Even for us, who, thank God, are not living in a time of plague, the visions presented by these paintings are utterly arresting. I couldn’t look enough, nor could my fellow museum-goers—staring hungrily, eating with our eyes, as if trying to internalize them and take them with us, snapping photos of the pieces so we could do just that. Lucky us, for the Sienese had no such technological ability. They would simply have to rely on memory—or, more important, the memory of how these pictures made them feel: closer to God, certain of heaven, newly in love with Jesus and Mary, looking forward to an afterlife that will be so much better than this one.
We, on the other hand, in 21st-century New York, were gazing at these paintings from a very different place, geographically, temporally and spiritually. The weather outside that day was lovely and fine. Anyone watching us—the watchers—could see that we were well fed and well heeled, taking for granted the fact of being alive. We were not desperate to believe in a faith that would save us. Many of us at the museum on any given day, in fact, don’t believe in God, let alone in the people being depicted so lovingly in these paintings and carvings. And yet they—we—still come. Why?
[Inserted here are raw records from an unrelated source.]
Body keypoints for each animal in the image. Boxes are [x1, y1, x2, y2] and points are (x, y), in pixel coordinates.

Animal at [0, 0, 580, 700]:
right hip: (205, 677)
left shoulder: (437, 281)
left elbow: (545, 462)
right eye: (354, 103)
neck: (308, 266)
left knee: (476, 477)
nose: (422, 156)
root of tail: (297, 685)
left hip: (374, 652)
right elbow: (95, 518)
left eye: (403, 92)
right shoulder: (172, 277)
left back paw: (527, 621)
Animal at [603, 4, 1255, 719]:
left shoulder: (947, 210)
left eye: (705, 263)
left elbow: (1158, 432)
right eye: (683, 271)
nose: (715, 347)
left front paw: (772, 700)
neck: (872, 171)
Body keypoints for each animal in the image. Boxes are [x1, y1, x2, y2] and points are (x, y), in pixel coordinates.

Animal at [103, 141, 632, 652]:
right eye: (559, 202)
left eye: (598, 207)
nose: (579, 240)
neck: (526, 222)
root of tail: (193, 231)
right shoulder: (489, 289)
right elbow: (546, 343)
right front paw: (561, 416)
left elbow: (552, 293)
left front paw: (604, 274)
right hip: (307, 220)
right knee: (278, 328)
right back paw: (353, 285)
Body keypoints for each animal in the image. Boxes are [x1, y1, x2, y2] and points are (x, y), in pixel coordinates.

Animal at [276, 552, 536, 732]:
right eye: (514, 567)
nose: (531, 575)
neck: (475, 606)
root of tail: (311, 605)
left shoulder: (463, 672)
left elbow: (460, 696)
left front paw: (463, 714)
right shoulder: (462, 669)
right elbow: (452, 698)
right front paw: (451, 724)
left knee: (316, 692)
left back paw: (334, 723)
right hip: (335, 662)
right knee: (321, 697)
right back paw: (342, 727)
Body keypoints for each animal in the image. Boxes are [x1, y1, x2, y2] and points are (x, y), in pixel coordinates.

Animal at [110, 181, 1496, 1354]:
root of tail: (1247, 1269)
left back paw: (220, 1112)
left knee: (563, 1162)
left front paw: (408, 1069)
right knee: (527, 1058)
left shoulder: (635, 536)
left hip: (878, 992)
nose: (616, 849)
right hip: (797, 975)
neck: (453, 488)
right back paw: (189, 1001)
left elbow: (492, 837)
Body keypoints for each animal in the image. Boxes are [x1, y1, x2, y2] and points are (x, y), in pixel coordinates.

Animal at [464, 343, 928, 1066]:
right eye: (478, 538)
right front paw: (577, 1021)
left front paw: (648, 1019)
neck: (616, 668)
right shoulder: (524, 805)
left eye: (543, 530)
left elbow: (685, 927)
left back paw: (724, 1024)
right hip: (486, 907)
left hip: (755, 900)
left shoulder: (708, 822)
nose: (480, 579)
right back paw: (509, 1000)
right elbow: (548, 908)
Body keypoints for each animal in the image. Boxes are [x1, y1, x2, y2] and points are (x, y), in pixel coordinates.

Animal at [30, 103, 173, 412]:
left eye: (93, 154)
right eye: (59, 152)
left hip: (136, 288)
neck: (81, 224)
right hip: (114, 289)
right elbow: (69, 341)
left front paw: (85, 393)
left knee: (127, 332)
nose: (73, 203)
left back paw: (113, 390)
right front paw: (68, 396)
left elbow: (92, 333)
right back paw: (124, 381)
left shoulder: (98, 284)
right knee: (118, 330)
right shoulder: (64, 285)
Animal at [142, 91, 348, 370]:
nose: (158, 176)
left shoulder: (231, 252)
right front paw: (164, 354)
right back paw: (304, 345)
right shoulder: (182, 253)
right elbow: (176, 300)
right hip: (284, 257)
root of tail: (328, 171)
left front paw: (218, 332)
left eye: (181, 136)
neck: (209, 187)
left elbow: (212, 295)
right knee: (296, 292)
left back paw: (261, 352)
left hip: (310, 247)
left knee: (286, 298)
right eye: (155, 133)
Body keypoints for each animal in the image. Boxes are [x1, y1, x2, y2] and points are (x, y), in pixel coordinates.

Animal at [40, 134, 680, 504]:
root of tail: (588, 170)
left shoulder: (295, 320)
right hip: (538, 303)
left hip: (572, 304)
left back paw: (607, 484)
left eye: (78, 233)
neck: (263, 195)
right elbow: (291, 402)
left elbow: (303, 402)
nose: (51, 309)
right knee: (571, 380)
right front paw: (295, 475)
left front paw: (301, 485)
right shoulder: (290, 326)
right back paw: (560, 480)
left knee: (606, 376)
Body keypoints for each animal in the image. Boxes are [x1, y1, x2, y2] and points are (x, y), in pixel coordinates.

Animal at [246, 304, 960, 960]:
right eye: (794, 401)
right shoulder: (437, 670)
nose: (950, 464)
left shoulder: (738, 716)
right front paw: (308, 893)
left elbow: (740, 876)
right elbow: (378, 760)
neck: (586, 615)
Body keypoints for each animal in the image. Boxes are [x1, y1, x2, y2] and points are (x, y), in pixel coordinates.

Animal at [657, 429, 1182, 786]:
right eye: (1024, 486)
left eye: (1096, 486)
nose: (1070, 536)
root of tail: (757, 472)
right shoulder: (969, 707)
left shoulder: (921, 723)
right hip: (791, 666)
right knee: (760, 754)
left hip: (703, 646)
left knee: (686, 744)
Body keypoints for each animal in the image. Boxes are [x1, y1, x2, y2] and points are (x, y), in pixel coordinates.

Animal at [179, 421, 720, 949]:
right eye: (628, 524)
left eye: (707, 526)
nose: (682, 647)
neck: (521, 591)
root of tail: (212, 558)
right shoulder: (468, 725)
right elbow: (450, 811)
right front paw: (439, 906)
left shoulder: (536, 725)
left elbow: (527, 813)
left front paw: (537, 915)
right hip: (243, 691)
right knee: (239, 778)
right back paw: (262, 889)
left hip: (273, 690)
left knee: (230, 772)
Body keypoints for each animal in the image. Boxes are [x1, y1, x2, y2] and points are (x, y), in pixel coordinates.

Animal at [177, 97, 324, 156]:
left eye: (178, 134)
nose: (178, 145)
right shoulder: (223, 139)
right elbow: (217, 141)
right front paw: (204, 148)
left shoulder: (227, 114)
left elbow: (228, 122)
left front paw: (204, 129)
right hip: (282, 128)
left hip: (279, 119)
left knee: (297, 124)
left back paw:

I wondered.
Listening to the conversations taking place in the gallery, mostly in reverential whispers, I gathered that many of the people present were interested in history—or, more specifically, in art history—in artistic technique, in Italian culture, in beautiful objects of any kind. People love Greek sculpture, even if they don’t believe in Greek gods. We love the stories they tell us about ourselves. There is truth in them, even if the stories themselves are invented.
But if one does believe in God, has even a modicum of faith and has been formed as a Catholic—if one recognizes these people and their stories as companions of one’s childhood, fellow pilgrims along the journey toward eternity—how much richer the experience. These artistic renderings constitute a feast for the heart as well as a feast for the eye, reminding us of the foundations of our faith and the stories that first stirred our imaginations. The precious details (Jesus touching his mother’s face, the man with the cape over his nose, that spoiled adolescent Jesus) humanize these larger-than-life figures, bring them into the room with us and also put us in the room with them. Art grounds what can sometimes seem an abstract faith in the real, appealing to our senses, bringing home to us in an experiential way the truth of the Incarnation.
“Beauty will save the world,” Dostoyevsky once wrote. Maybe not from plague, and maybe not from politics (which seems to be the plague of our current moment). But even the darkest forces cannot defeat the power of the human imagination—and, in this case, the Catholic imagination—to redeem a broken and suffering world, reminding us of our people and our story: that Mary says yes, Christ is born, the dead will be raised, saints walk among us and the devil always gets hammered.